Su, çay ve kahve birlikte tüketilirse ne olur?

Su, çay ve kahve her gün tüketilen içeceklerin başında geliyor. Bu içecekler vücudun sıvı kaybını önlüyor. Peki bu üç içeceğin beraber tüketilmesi fayda sağlar mı?

HABER MERKEZİ

Yeni bilimsel araştırmalar, su, çay ve kahvenin dengeli bir karışımının yalnızca hidrasyon sağlamakla kalmayıp, aynı zamanda yaşam süresini uzatmaya yardımcı olabileceğini ortaya çıkardı.

Uluslararası uzmanlar, bu üç içeceğin optimal oranlarda tüketilmesinin çeşitli hastalık risklerini azalttığını ifade etti.

Gündelik yaşamın vazgeçilmezleri olan su, çay ve kahvenin birlikte tüketiminin vücut üzerindeki etkileri, uluslararası bilim camiasında kapsamlı araştırmaların konusu oldu.

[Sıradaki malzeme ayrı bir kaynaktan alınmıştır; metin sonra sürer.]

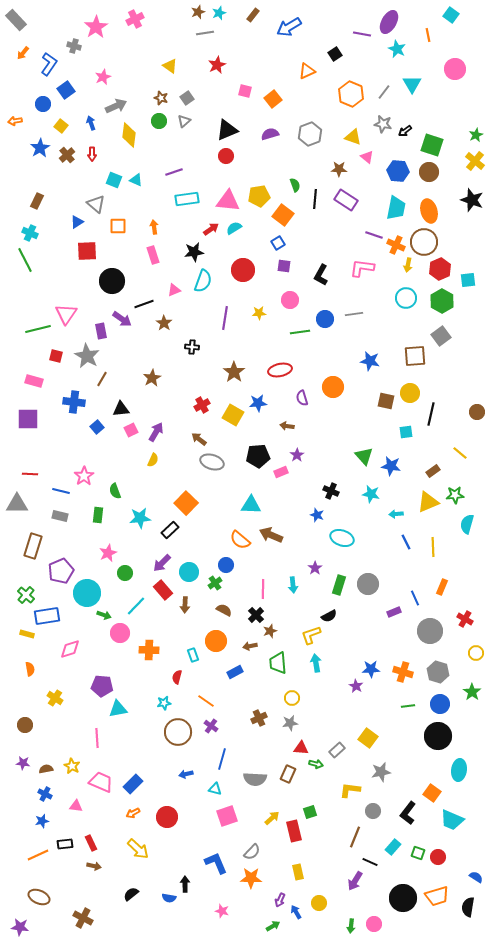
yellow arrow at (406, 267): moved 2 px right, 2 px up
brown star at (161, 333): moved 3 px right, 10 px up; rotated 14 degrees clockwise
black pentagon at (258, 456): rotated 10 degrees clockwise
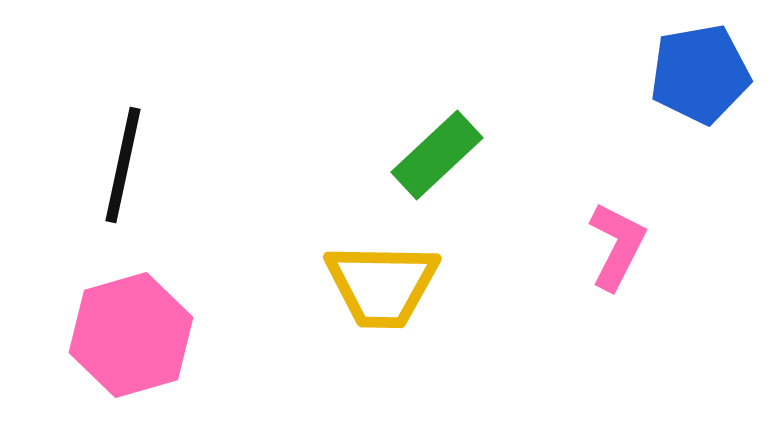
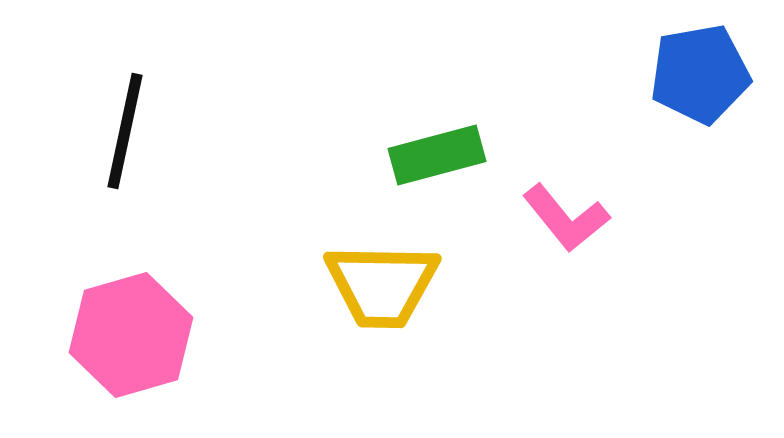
green rectangle: rotated 28 degrees clockwise
black line: moved 2 px right, 34 px up
pink L-shape: moved 51 px left, 28 px up; rotated 114 degrees clockwise
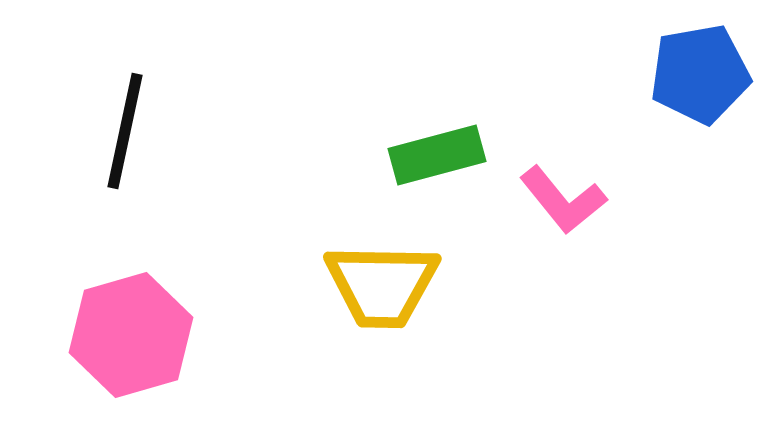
pink L-shape: moved 3 px left, 18 px up
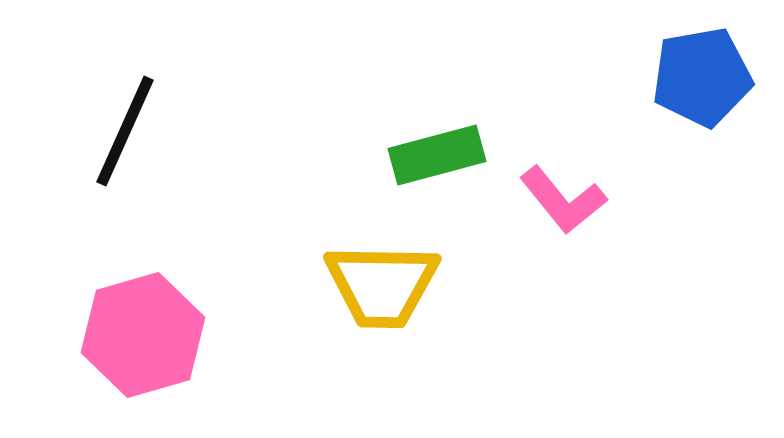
blue pentagon: moved 2 px right, 3 px down
black line: rotated 12 degrees clockwise
pink hexagon: moved 12 px right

Elde edilen bulgular, bu üç sıvının sanılanın aksine birbirini dengeleyerek optimal sağlık ve uzun ömürlülük için kilit bir rol üstlenebileceğini gösterdi.

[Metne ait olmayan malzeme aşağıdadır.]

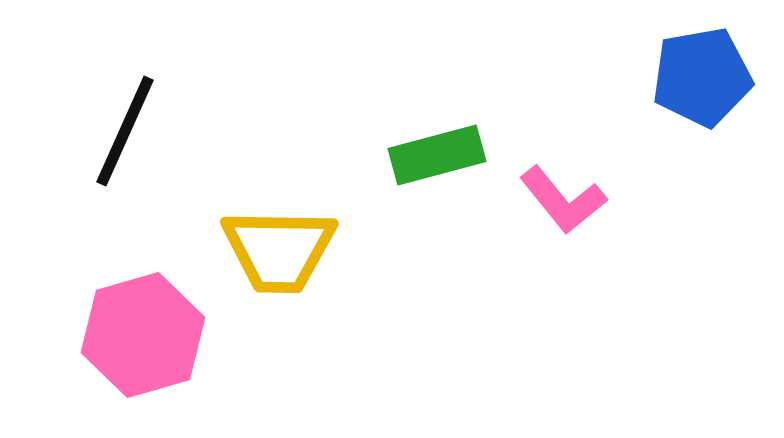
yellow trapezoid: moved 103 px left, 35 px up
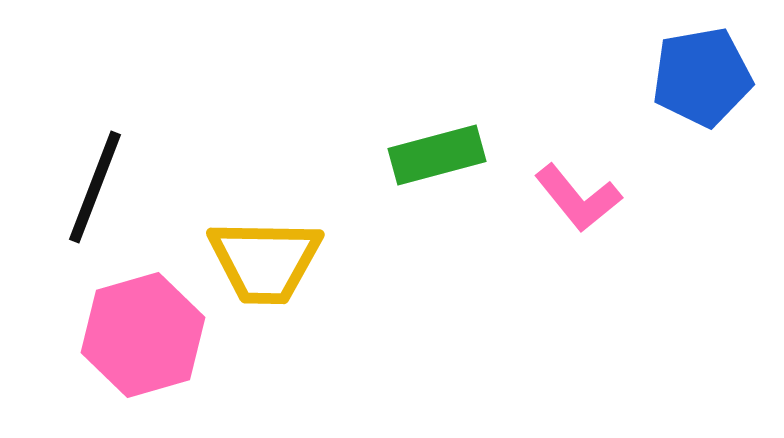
black line: moved 30 px left, 56 px down; rotated 3 degrees counterclockwise
pink L-shape: moved 15 px right, 2 px up
yellow trapezoid: moved 14 px left, 11 px down
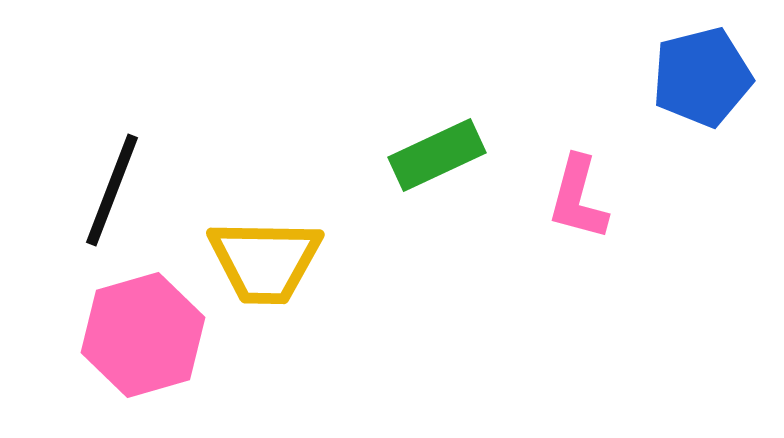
blue pentagon: rotated 4 degrees counterclockwise
green rectangle: rotated 10 degrees counterclockwise
black line: moved 17 px right, 3 px down
pink L-shape: rotated 54 degrees clockwise
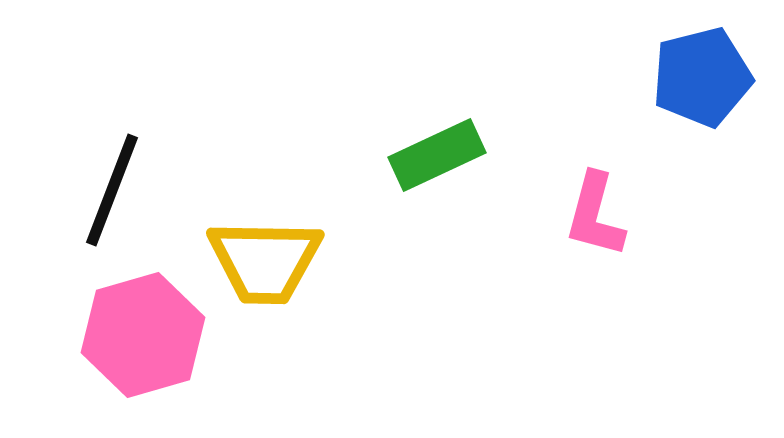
pink L-shape: moved 17 px right, 17 px down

LONGEVİTE SIRRI DENGEDE YATTI

British Journal of Nutrition'da yayımlanan büyük ölçekli bir kohort çalışması, su, kahve ve çayı birleştiren günlük sıvı alımının daha uzun bir yaşam süresi ile ilişkilendirildiğini gözler önüne serdi.

180 binden fazla Birleşik Krallık yetişkininin verilerinin analiz edildiği araştırmada, günde toplam 7 ila 8 bardak (içecek) su, kahve ve çay tüketenlerin, günde dörtten az içecek tüketenlere kıyasla tüm nedenlere bağlı ölüm riskinin yüzde 28 daha düşük olduğu tespit edildi.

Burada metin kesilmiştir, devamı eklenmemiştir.